While market analysts are predicting a slowdown, the most recent gains happened as homebuyers kept chasing a tight supply of properties for sale, kicking prices up even higher. Homeowner equity improved again in the first quarter as rising home prices widened gaps between what homeowners owed on their mortgages and the value of their properties.
“It’s likely that equity will continue to grow through the rest of 2022, although home price increases should moderate as the year goes on,” Sharga said. “Rising interest rates, the highest inflation in 40 years, and the ongoing supply chain disruptions due to the war in Ukraine are likely to weaken demand and slow down home price appreciation.”
The states where the equity-rich share of mortgaged homes rose most from the fourth quarter to the first quarter included New Mexico (up from 35.3 percent to 43.4 percent), Florida (up from 46.6 percent to 53.6 percent), California (up from 53.7 percent to 60.5 percent), South Carolina (up from 35 percent to 41.2 percent) and Montana (up from 40.5 percent to 45.7 percent).
States where the equity-rich share of mortgaged homes decreased from the fourth to first quarter included South Dakota (down from 36 percent to 32.3 percent), Mississippi (down from 26.3 percent to 23.5 percent), Louisiana (down from 22.5 percent to 21.6 percent), North Dakota (down from 29.3 percent to 28.6 percent) and Pennsylvania (down from 35.49 percent to 35.46 percent).
The states with the biggest increases in mortgaged homes considered seriously underwater from the fourth quarter to the first quarter were led by Mississippi (up from 12.2 percent to 17 percent), Missouri (up from 5.1 percent to 6.6 percent), Louisiana (up from 10 percent to 11.3 percent), Pennsylvania (up from 4.2 percent to 5.2 percent) and Delaware (up from 3.7 percent to 4.5 percent).
States where seriously underwater homes declined the most were Wyoming (down from 14.3 percent to 10 percent), Maine (down from 4.4 percent to 3.1 percent), Oklahoma (down from 5.5 percent to 4.8 percent), Alabama (down from 5.1 percent to 4.6 percent) and Montana (down from 3.4 percent to 3 percent).

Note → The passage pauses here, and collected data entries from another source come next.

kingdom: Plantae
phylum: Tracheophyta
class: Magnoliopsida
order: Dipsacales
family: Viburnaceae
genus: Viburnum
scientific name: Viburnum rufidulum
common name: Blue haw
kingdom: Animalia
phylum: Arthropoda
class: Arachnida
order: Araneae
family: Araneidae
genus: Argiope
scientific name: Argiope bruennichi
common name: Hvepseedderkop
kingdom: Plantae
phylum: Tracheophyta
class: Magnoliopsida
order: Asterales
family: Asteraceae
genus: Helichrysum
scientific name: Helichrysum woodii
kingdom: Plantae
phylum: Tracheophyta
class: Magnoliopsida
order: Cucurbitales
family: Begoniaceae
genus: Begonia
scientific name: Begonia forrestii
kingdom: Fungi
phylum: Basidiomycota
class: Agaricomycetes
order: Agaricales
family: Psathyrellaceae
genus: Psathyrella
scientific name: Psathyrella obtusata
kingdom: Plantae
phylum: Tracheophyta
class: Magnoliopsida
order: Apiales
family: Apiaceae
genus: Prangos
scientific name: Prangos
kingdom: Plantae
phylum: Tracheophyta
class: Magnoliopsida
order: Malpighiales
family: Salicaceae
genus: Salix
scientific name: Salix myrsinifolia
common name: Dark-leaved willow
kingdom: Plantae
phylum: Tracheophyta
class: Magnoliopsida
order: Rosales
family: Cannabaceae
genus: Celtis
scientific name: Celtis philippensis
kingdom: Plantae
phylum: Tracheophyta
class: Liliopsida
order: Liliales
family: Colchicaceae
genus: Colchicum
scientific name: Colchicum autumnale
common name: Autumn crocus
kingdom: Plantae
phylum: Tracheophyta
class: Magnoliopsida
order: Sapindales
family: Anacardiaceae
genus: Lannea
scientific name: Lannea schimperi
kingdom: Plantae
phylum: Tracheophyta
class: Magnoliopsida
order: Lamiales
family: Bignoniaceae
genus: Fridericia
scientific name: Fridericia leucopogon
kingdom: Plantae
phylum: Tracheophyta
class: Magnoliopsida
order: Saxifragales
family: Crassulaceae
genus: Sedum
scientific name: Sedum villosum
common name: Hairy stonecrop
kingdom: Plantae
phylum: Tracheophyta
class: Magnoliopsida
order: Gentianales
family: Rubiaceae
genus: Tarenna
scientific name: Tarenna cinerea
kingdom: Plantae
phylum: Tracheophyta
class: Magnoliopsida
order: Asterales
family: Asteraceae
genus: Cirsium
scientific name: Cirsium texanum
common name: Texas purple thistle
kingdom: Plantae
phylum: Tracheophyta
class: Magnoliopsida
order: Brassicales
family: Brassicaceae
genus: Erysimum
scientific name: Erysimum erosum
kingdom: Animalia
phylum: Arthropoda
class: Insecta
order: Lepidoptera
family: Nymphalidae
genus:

The states with the highest levels of equity-rich properties in the first quarter were led by Idaho (68.8 percent), Vermont (68 percent), Utah (63.6 percent), Washington (60.9 percent) and Arizona (60.9 percent). Those with the lowest levels of equity-rich properties were in Louisiana (21.6 percent), Mississippi (23.5 percent), Illinois (23.5 percent), Alaska (25.2 percent) and Wyoming (26.1 percent).
The top five states with the highest shares of mortgages that were seriously underwater in the first quarter were Mississippi (17 percent), Louisiana (11.3 percent), Wyoming (10 percent), Iowa (7.4 percent) and Illinois (7.2 percent). The metro areas with the largest shares of mortgages that were seriously underwater were Baton Rouge, La. (11.3 percent), Wichita, Kan. (8.6 percent), New Orleans (8 percent), Jackson, Miss. (6.9 percent), and Youngstown, Ohio (6.8 percent).
About 201,000 homeowners were facing possible foreclosure in the first quarter, or just three-tenths of 1 percent of the 58.1 million outstanding mortgages in the country. However, 180,000, or 90 percent of those facing possible lender takeover, had at least some equity built up in their homes.
“Positive equity should give financially distressed homeowners better options than their counterparts had during the Great Recession, when 33 percent of all homeowners were underwater on their mortgages,” Sharga said. “Hopefully these borrowers will be able to tap into their equity to refinance their debt or be able to leverage it to sell their property and get a fresh start.”
States with the highest percentages of homeowners who had equity in their properties and were facing foreclosure in the first quarter included New Hampshire (99 percent with equity), Idaho (99 percent), Utah (99 percent), Washington (97 percent) and Colorado (97 percent). States with the lowest percentages included Mississippi (58 percent), Louisiana (76 percent), Maryland (80 percent), Illinois (81 percent) and Kansas (82 percent).